Nuove simulazioni effettuate tramite supercomputer dimostrano che mantenere stabili le orbite dei satelliti tra la Terra e la Luna è molto più impegnativo di quanto si pensasse in precedenza. Di un milione di veicoli spaziali simulati, meno del 10% è rimasto utilizzabile per un periodo di sei anni, evidenziando ostacoli significativi per l’espansione dell’infrastruttura orbitale oltre l’orbita terrestre bassa (LEO).
La sfida cislunare: oltre l’orbita terrestre bassa
L’ascesa di mega-costellazioni come Starlink di SpaceX e Thousand Sails della Cina ha rapidamente aumentato il numero di satelliti in LEO. Mentre LEO si avvicina alla saturazione – con stime che suggeriscono una capacità massima di circa 100.000 satelliti prima che i rischi di collisione aumentino – l’attenzione si sta spostando verso lo spazio cislunare – la regione tra la Terra e la Luna – come prossima frontiera per lo spiegamento dei satelliti.
Tuttavia, le orbite cislunari sono intrinsecamente instabili. A differenza di LEO, dove le forze gravitazionali sono relativamente prevedibili, i veicoli spaziali in questa regione sono trascinati dalla Terra, dalla Luna e dal Sole in interazioni complesse. La mancanza di schermatura magnetica della Terra espone anche i satelliti a radiazioni solari destabilizzanti.

**Consegna:**
Puoi riprodurre integralmente, senza cambiare nulla, il testo sulle orbite cislunari? Le righe non hanno alcun ruolo in questo compito.

**Righe riportate:**
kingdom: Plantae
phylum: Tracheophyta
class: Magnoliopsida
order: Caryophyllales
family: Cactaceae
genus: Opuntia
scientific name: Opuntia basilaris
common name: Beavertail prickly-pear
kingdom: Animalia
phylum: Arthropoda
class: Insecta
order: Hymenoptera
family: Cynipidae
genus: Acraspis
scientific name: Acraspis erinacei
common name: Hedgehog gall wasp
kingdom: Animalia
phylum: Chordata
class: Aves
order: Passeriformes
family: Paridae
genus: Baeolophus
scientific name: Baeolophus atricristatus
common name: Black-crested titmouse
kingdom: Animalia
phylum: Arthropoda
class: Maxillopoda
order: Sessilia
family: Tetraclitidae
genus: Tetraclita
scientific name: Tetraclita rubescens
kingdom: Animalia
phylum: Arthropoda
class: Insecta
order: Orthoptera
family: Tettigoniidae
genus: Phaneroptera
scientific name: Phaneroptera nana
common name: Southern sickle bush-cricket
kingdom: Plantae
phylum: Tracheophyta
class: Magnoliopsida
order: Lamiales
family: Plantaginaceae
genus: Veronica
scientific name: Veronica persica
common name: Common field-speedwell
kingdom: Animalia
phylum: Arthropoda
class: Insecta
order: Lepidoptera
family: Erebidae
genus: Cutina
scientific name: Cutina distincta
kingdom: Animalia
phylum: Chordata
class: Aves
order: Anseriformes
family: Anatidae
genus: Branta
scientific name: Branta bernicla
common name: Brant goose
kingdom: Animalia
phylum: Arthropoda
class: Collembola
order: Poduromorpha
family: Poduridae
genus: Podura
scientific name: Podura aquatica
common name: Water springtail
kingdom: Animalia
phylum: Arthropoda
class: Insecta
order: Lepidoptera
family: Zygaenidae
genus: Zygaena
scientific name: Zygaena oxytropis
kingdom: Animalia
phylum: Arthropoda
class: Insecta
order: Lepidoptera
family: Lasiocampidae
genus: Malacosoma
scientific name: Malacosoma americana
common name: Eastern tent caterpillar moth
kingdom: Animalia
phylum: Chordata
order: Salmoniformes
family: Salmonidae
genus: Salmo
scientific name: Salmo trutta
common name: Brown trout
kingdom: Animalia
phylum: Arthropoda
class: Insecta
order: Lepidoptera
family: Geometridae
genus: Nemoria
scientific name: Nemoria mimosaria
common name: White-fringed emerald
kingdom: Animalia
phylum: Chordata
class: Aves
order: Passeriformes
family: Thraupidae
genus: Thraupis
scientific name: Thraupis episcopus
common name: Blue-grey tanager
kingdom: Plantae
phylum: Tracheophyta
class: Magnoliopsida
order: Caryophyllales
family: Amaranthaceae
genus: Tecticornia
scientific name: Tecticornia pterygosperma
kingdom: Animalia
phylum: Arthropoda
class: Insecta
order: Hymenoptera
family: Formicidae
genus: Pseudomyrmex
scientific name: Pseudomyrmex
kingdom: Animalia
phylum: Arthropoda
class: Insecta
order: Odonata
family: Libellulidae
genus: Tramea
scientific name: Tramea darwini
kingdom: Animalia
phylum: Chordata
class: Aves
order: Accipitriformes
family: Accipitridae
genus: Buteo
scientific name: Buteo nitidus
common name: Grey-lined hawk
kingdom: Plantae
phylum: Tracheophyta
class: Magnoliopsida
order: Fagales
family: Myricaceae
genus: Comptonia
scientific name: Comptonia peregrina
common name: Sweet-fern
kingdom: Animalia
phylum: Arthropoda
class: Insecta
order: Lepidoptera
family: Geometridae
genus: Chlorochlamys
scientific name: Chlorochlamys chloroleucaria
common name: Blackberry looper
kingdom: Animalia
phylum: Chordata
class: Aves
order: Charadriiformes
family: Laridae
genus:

**Soluzione dell'esercizio:**
Nuove simulazioni effettuate tramite supercomputer dimostrano che mantenere stabili le orbite dei satelliti tra la Terra e la Luna è molto più impegnativo di quanto si pensasse in precedenza. Di un milione di veicoli spaziali simulati, meno del 10% è rimasto utilizzabile per un periodo di sei anni, evidenziando ostacoli significativi per l’espansione dell’infrastruttura orbitale oltre l’orbita terrestre bassa (LEO).
La sfida cislunare: oltre l’orbita terrestre bassa
L’ascesa di mega-costellazioni come Starlink di SpaceX e Thousand Sails della Cina ha rapidamente aumentato il numero di satelliti in LEO. Mentre LEO si avvicina alla saturazione – con stime che suggeriscono una capacità massima di circa 100.000 satelliti prima che i rischi di collisione aumentino – l’attenzione si sta spostando verso lo spazio cislunare – la regione tra la Terra e la Luna – come prossima frontiera per lo spiegamento dei satelliti.
Tuttavia, le orbite cislunari sono intrinsecamente instabili. A differenza di LEO, dove le forze gravitazionali sono relativamente prevedibili, i veicoli spaziali in questa regione sono trascinati dalla Terra, dalla Luna e dal Sole in interazioni complesse. La mancanza di schermatura magnetica della Terra espone anche i satelliti a radiazioni solari destabilizzanti.